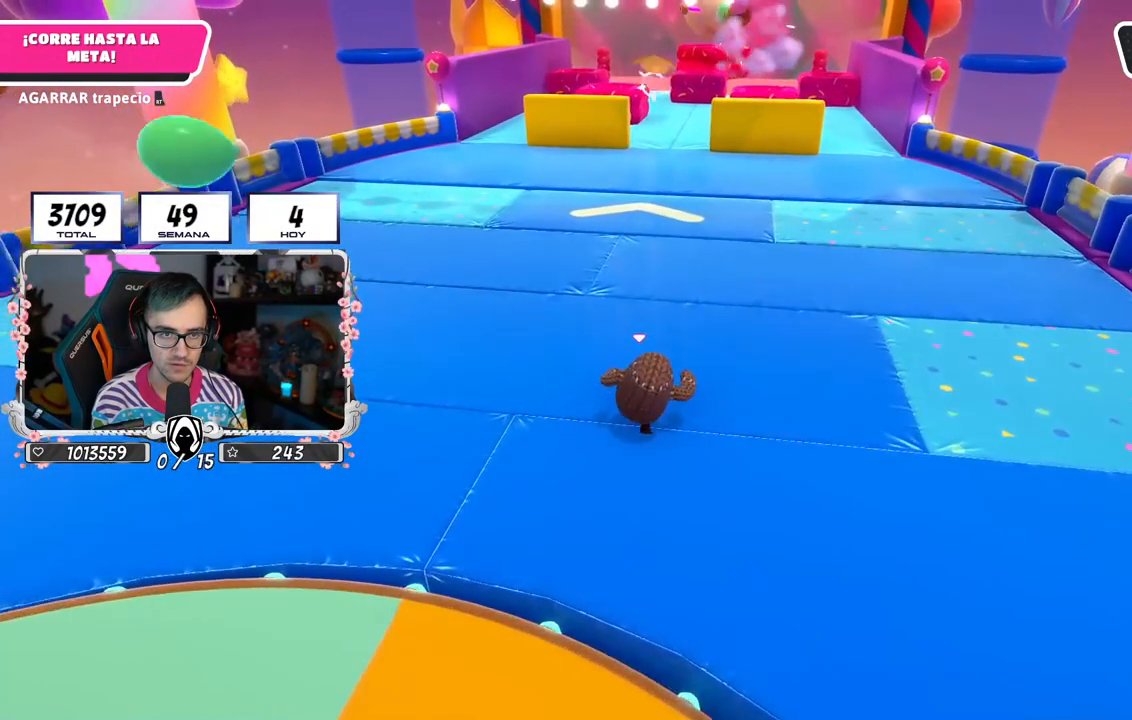
{"buttons": [], "left_stick": "up", "right_stick": "center", "events": [[267, "right_stick", "center"]]}
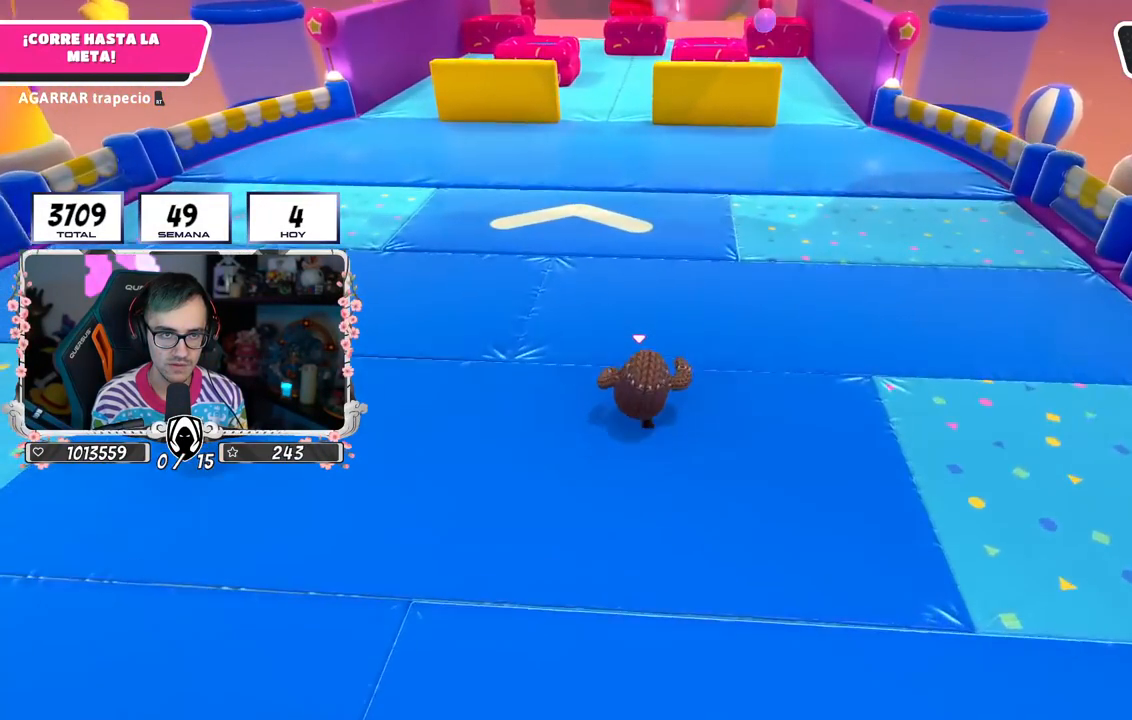
{"buttons": [], "left_stick": "up", "right_stick": "up", "events": [[100, "right_stick", "up"], [217, "right_stick", "center"], [500, "right_stick", "up"]]}
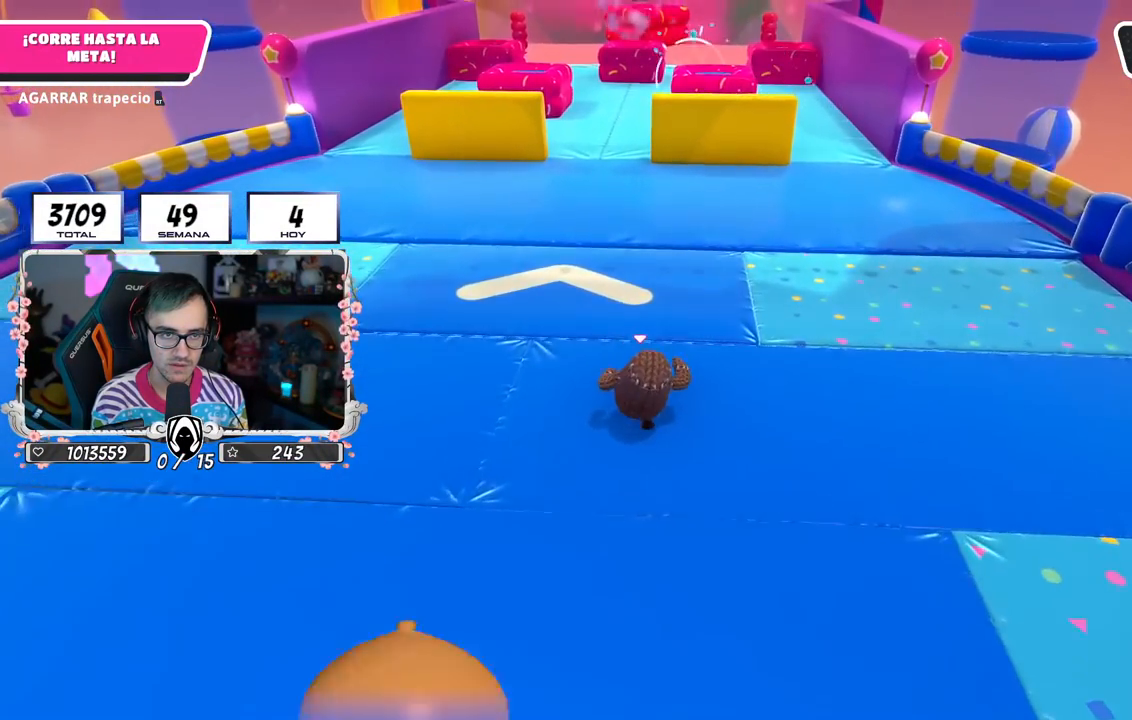
{"buttons": [], "left_stick": "up", "right_stick": "center", "events": [[150, "right_stick", "center"], [317, "right_stick", "up"], [467, "right_stick", "center"]]}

* * *

Aim of the task: Pictures are to be left out; the rest of the listing should be printed exactly.

Solution to this exercise:
{"buttons": [], "left_stick": "up", "right_stick": "center", "events": [[267, "right_stick", "center"]]}
{"buttons": [], "left_stick": "up", "right_stick": "up", "events": [[100, "right_stick", "up"], [217, "right_stick", "center"], [500, "right_stick", "up"]]}
{"buttons": [], "left_stick": "up", "right_stick": "center", "events": [[150, "right_stick", "center"], [317, "right_stick", "up"], [467, "right_stick", "center"]]}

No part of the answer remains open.